Introduction / Context:
This question uses the basic concept of similar triangles created by a line drawn parallel to one side of a triangle. Aptitude tests frequently use such problems to check understanding of proportionality of corresponding sides and how segment ratios give actual lengths.

Given Data / Assumptions:
- Triangle PQR is given.
- Point S lies on side PQ and point T lies on side PR.
- Segment ST is parallel to base QR.
- The ratio PS : SQ is 3 : 5.
- The full side PR has length 6 cm.
- We need the length of PT.

Concept / Approach:
When a line is drawn parallel to the base of a triangle and cuts the other two sides, a smaller triangle similar to the original triangle is formed. Here, triangle PST is similar to triangle PQR. For similar triangles, the ratio of corresponding sides is equal. The segment PS corresponds to PQ, and PT corresponds to PR, so the ratio PS / PQ equals PT / PR.

Step-by-Step Solution:
Step 1: From PS : SQ = 3 : 5, write PS = 3k and SQ = 5k for some positive k. Step 2: Then the full side PQ = PS + SQ = 3k + 5k = 8k. Step 3: For similar triangles PST and PQR, PS / PQ = PT / PR. Step 4: Substitute PS = 3k and PQ = 8k to get (3k) / (8k) = PT / PR. Step 5: The k terms cancel, so 3 / 8 = PT / PR. Step 6: Given PR = 6 cm, we have PT = (3 / 8) * 6 = 18 / 8 = 2.25 cm.

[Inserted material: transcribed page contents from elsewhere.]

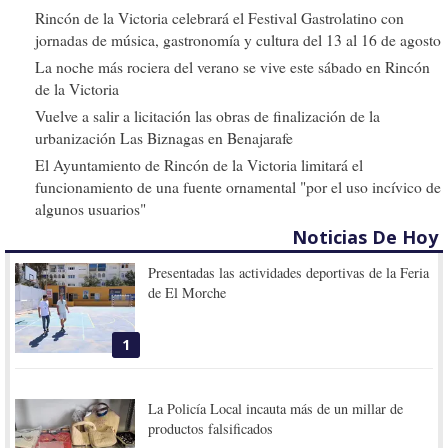
Rincón de la Victoria celebrará el Festival Gastrolatino con
jornadas de música, gastronomía y cultura del 13 al 16 de agosto
La noche más rociera del verano se vive este sábado en Rincón
de la Victoria
Vuelve a salir a licitación las obras de finalización de la
urbanización Las Biznagas en Benajarafe
El Ayuntamiento de Rincón de la Victoria limitará el
funcionamiento de una fuente ornamental "por el uso incívico de
algunos usuarios"
Noticias De Hoy
Presentadas las actividades deportivas de la Feria
de El Morche
1
La Policía Local incauta más de un millar de
productos falsificados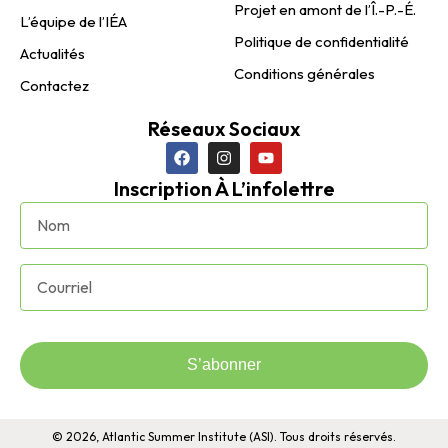
Projet en amont de l’Î.-P.-É.
L’équipe de l’IÉA
Politique de confidentialité
Actualités
Conditions générales
Contactez
Réseaux Sociaux
Inscription À L’infolettre
S’abonner
© 2026, Atlantic Summer Institute (ASI). Tous droits réservés.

Verification / Alternative Check:
As a check, note that PS / PQ = 3 / 8. This means the similar smaller triangle PST is a 3/8 scaled copy of PQR. Any length in triangle PST must be 3/8 of the corresponding length in triangle PQR. Since PT corresponds to PR, and PR = 6 cm, multiplying 6 by 3/8 again gives 2.25 cm, which confirms the previous calculation.

Why Other Options Are Wrong:
Option a, 2 cm, corresponds to a factor of 2/6 = 1/3, which does not match the required ratio 3/8.
Option c, 3.5 cm, is more than half of PR and conflicts with PS being only 3/8 of PQ in the similarity ratio.
Option d, 4 cm, would correspond to PT / PR = 4 / 6 = 2 / 3, again inconsistent with the ratio 3 / 8.

Common Pitfalls:
Learners sometimes mistakenly take PS : SQ as PS : PQ and then use that directly in place of PS / PQ. Another common mistake is to assume PS / SQ equals PT / PR, which is not a correct correspondence between the similar triangles. Drawing the diagram carefully and labeling corresponding sides in both triangles helps to avoid these errors.

Final Answer:
The length of PT is 2.25 cm.